Beide Songs sind angelehnt an bereits bestehende Hits: So wurde „Rainer Wendt“ zu „Herbert K.“ und aus „Deutschland ist wieder im Reichstag zurück“ „Das Volk ist wieder im Nationalrat zurück“.

Alle bekommen ihr Fett ab

Plakativ griff Böhmermann darin Themen auf, die die vergangenen Monate im Land für Diskussionen gesorgt hatten und besang etwa einen „hetzenden“ Innenminister, eine „polternde“ Außenministerin und einen dazu „schweigenden“ Kanzler. Das Publikum reagierte mit tosendem Applaus – ebenso zum neuen Arbeiterlied „Wir sind Versandsoldaten“, das die prekären Arbeitsbedingungen der Paketzusteller und Paketzustellerinnen thematisiert und von Böhmermann „in Vertretung der nicht mehr existierenden“ SPÖ vorgetragen wurde.

Eigentlich dürfte man all das vom Künstler mit Polarisierungsdrang längst gewohnt sein. Seine Satire ist auf Empörung angelegt – und wie immer spielt sich der Hauptteil der Böhmermann-Debatten ja nie vor Ort oder in einem Showformat, sondern stets im Nachhall ab.

Böhmermanns Dankesrede bei der Romy 2018

Bei der Verleihung des TV-Preises für die beste Unterhaltungsshow bedankte sich Böhmermann in gewohnt skandalträchtiger Manier.

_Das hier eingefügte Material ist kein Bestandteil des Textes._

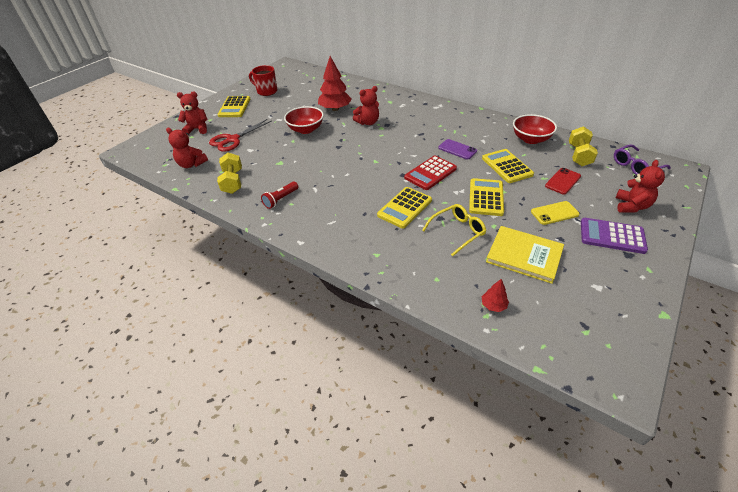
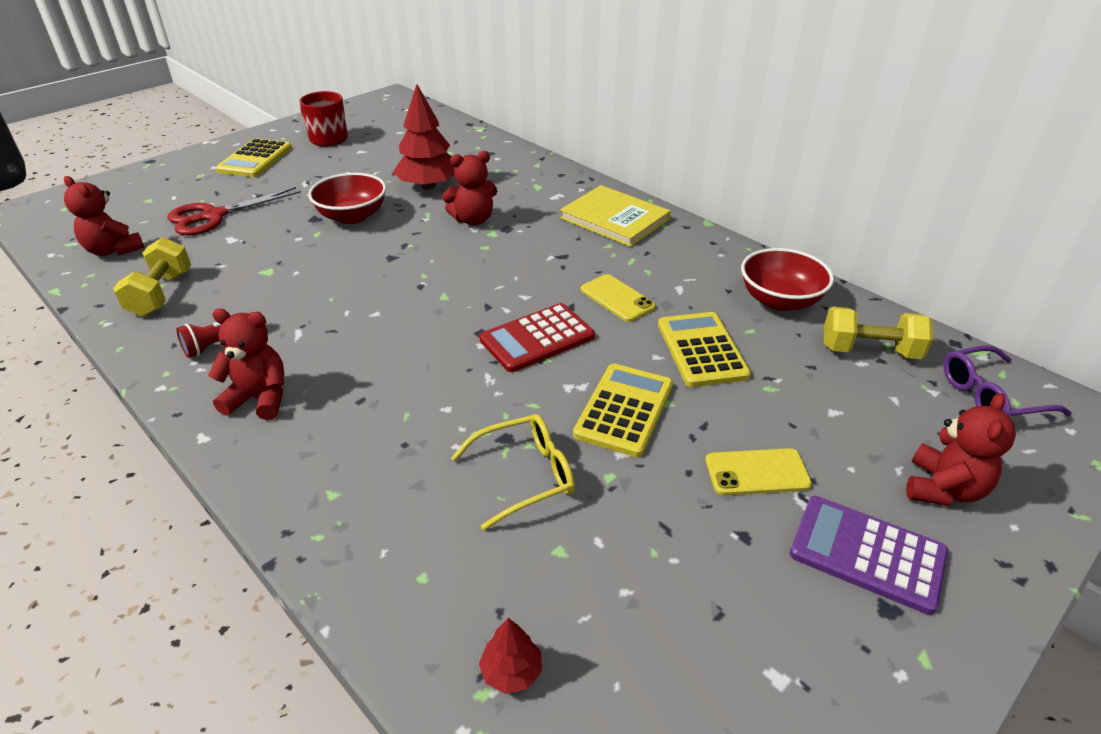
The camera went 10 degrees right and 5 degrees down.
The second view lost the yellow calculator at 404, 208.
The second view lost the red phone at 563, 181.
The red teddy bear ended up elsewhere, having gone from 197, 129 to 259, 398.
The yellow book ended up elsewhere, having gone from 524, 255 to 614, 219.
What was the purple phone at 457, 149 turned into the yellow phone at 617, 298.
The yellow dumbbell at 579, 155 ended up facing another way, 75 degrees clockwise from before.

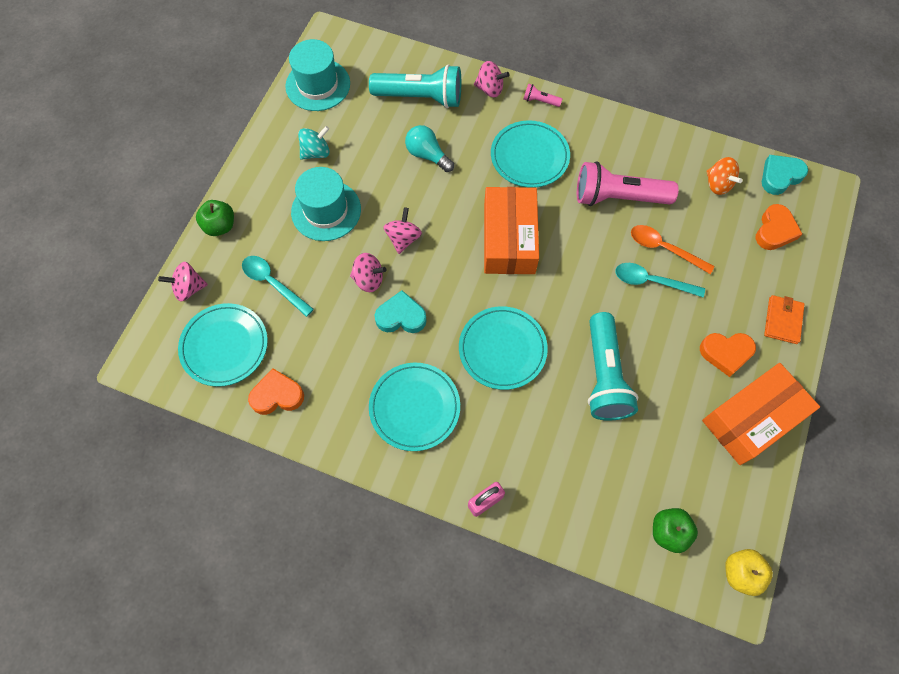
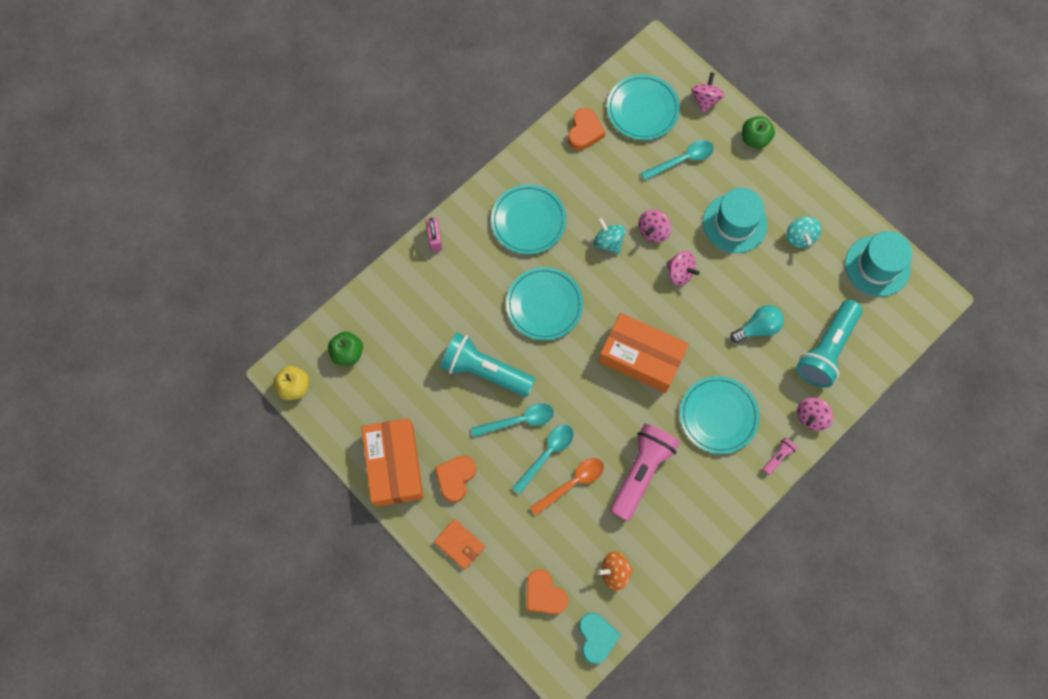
The camera went 115 degrees right and 5 degrees up.
The second view gained the turquoise spoon at 518, 420.
Where the turquoise heart stood at 401, 316, the turquoise spinning top came to stand at 608, 242.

Die österreichische Innenpolitik war bereits bei der Verleihung des Romy-TV-Preises im vergangenen Jahr Thema in Böhmermanns Dankesrede. Geplant hatte er ja damals, die Trophäe in einer „glitzernden Burka“ entgegenzunehmen. Intention: Verstoß gegen das österreichische Verhüllungsverbot. In Deutschland löste sein „Schmähgedicht“ gegen den türkischen Präsidenten Erdogan beinahe eine Staatskrise aus.

Mitschunkeln und Mitsingen für Bobos

Zuletzt schaffte es Böhmermann mit einem von Zooäffchen getexteten und Kalendersprüchen inspirierten Lied sogar in die Charts – „Menschen, Leben, Tanzen, Welt“ durfte demnach auch bei der Show in Wien nicht fehlen. Wer genau schaute, konnte einige solcher Versatzstücke sogar auf dem ein oder anderen Hipster-Stoffsackerl des ein oder anderen Besuchers finden. Ob Affirmation oder Bobo-Selbstironie, das durfte man sich wie manch anderes an diesem Abend gerne selbst beantworten.

Nicht fehlen durfte am Schluss auch eines seiner bekanntesten Lieder: die Gangsterrap-Persiflage „Ich hab Polizei“. Und wenn Böhmermann in Österreich „Polizei hat“, dann „hat Polizei“ auch Pferde.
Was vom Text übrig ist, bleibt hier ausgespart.